Трофейная

Нел Иннерлэйн
Милый мастер, как много вы сшили кукол,
Разной масти из форфора и тканей.
И запрятали каждую в угол,

Ошибались, ах, с кем не бывает.
И забыв обо всех, решились,
Золотая игла поблескивала,
И наряд за нарядом шились.

Разобрав все часы, не жалея,
Собирали вы очень неспешно,
Механизм, все сильней шалея,
Ни давая себе погрешность.

Вместо глаз расписали агаты,
И венком из роз увенчали,
И любили, как кого-то, когда-то…

Но спустя толи год, толи сутки,
Что, наверно, неважно для куклы,
Наступали тоски промежутки,
Вы других целовали в губы.

Таял воск, других кукол, мерно,
Их любовь билась чайным сервизом,
Вы сжигали наряды их, верно,
Наслаждаясь душевным стриптизом.

Куклы корчились, таяли в печке,
В чердаке смрад стоял и покой,
Вы из воска сделали свечки,
Проведя по «трофейной» рукой.

Вы плели ей венки и о жизни,
А в агатах томилась жалость,
Вы не пили бы, мастер, бокал был лишним,
Вам же жить остается малость…

И куда вы вчера ходили?
И зачем протыкали вены?
Что за яд вы вчера курили?
Ведь могу же я что-то сделать?

Все неправда, что вы говорили?
И зачем вы меня о стену?
Зачем уходили ночью?
Я ждала вас одна у двери!

Истрепались платье, носочки,
Я, наверное, вам уж не верю…
Вы плели венки и о жизни,
Вы сплетаете ложь, как косу,

Мне приходят такие мысли…
Можно я убегу  без спросу?
Мастер, вам доктора помогут,
Я волнуюсь, а вы уж хрипите,
Возвращаясь, домой, как в берлогу,
Умираете, вы уж простите…

Знаю, сшили меня, снова давши мне жизнь,
Но, молю, распорите мне брюхо,
И скорее, сломайте, весь там механизм,
Чтобы он не жужжал внутри мухой.

Мастер все понимал, кукле он разломал,
Руки, ноги, порезав все тело,
Но творенье свое, все же, не вынимал,
Штопал раны, кукле, умело.

И опять плел венки и опять плел про жизнь,
И, боявшись ее побега,
Приговаривал тихо, кукле,
«Ну, продержись же до первого снега»,

Но опять лишний раз, лишний выпив стакан,
И впустив в дом угар от дыма,
Он глаза из агата ей повырывал,
Кукла только молчала, но тихо скулила.

Он потом извинялся,
Смотрел в пустоту,
Две дыры, где зияла пропасть,
И все так же пил подбирая пору,
Объясняя все словом «неловкость».

Как пошел первый снег,
В шаль ее замотал,
И на площади бросил пылиться,
Что вернется, конечно же, даже не ждал,
Ей не видится, ей только снится.

Так прошло года два,
Мастер вылечил боль,
Но совсем погубив свою душу,
Он «трофейную» встретил,
Ночью, зимой…

И его, как из моря на сушу,
-Ты жива ли, творенье потраченных лет,
Как живешь и о чем мечтаешь?
Вижу, кто-то опять рисовал твой портрет,
Ты все видишь, иль лишь ощущаешь?

Кукла очень смутилась, увидев творца,
-Мой создатель, простите, не стоит.
Не смотрите, что трещины да грязи пыльца,
Меня добрый кудесник умоет.

Я в лохмотьях – плевать!
Побывав в стране Ос,
Подарили мне душу и храбрость,
Меня ветер, как  в сказке, до туда донес,
А волшебник извлек всю гадость.

-А кудесник тот как же?
Нашла или ждешь?
Как последнее дивное чудо?

-Он придет.

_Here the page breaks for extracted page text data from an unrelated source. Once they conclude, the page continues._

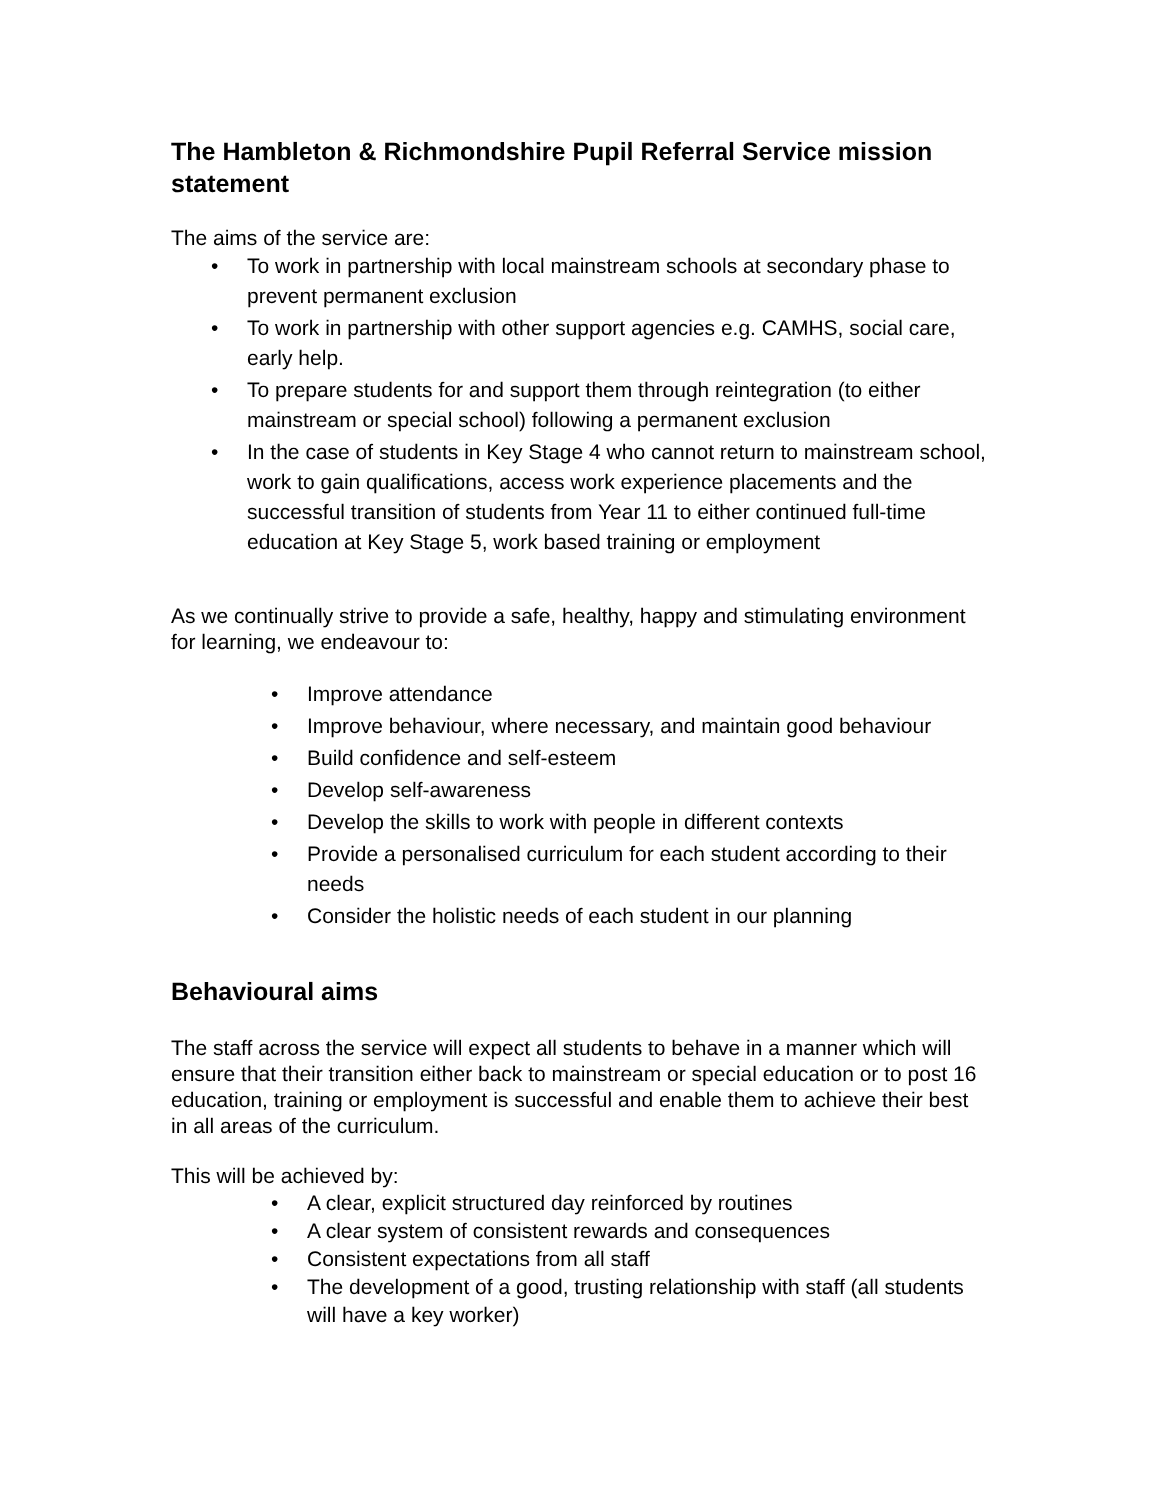The Hambleton & Richmondshire Pupil Referral Service mission statement
The aims of the service are:
• To work in partnership with local mainstream schools at secondary phase to prevent permanent exclusion
• To work in partnership with other support agencies e.g. CAMHS, social care, early help.
• To prepare students for and support them through reintegration (to either mainstream or special school) following a permanent exclusion
• In the case of students in Key Stage 4 who cannot return to mainstream school, work to gain qualifications, access work experience placements and the successful transition of students from Year 11 to either continued full-time education at Key Stage 5, work based training or employment
As we continually strive to provide a safe, healthy, happy and stimulating environment for learning, we endeavour to:
• Improve attendance
• Improve behaviour, where necessary, and maintain good behaviour
• Build confidence and self-esteem
• Develop self-awareness
• Develop the skills to work with people in different contexts
• Provide a personalised curriculum for each student according to their needs
• Consider the holistic needs of each student in our planning
Behavioural aims
The staff across the service will expect all students to behave in a manner which will ensure that their transition either back to mainstream or special education or to post 16 education, training or employment is successful and enable them to achieve their best in all areas of the curriculum.
This will be achieved by:
• A clear, explicit structured day reinforced by routines
• A clear system of consistent rewards and consequences
• Consistent expectations from all staff
• The development of a good, trusting relationship with staff (all students will have a key worker)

Ну а ты, мой создатель,
Все так же врешь? Своим новым
И хрупким куклам?
Он прочтет кучу мыслей,
Разложит в шкафы и заштопает
Драные руки.
Девять жизней отдав,
Богу я отплачу,
Чтоб забыл мой кудесник все муки.

Я не кукла мой мастер,
Теперь не трофей,
Тот волшебник мне душу продал,
Я ему отдала механизм из костей,
Тех часов, что ты поломал.

И тогда разошлись они,
Он на чердак,
Где целованных кукол ждет казнь.
А «трофейная»  раз кашлянула в кулак,
Пошатнулась, чтоб не упасть.
Села в угол бетонный среди площадей,
Где кудесник, ах, где его носит.
Я ведь Богу, клянусь, отдам девять смертей.
Он всхлипнула вновь, потирая отколотый носик.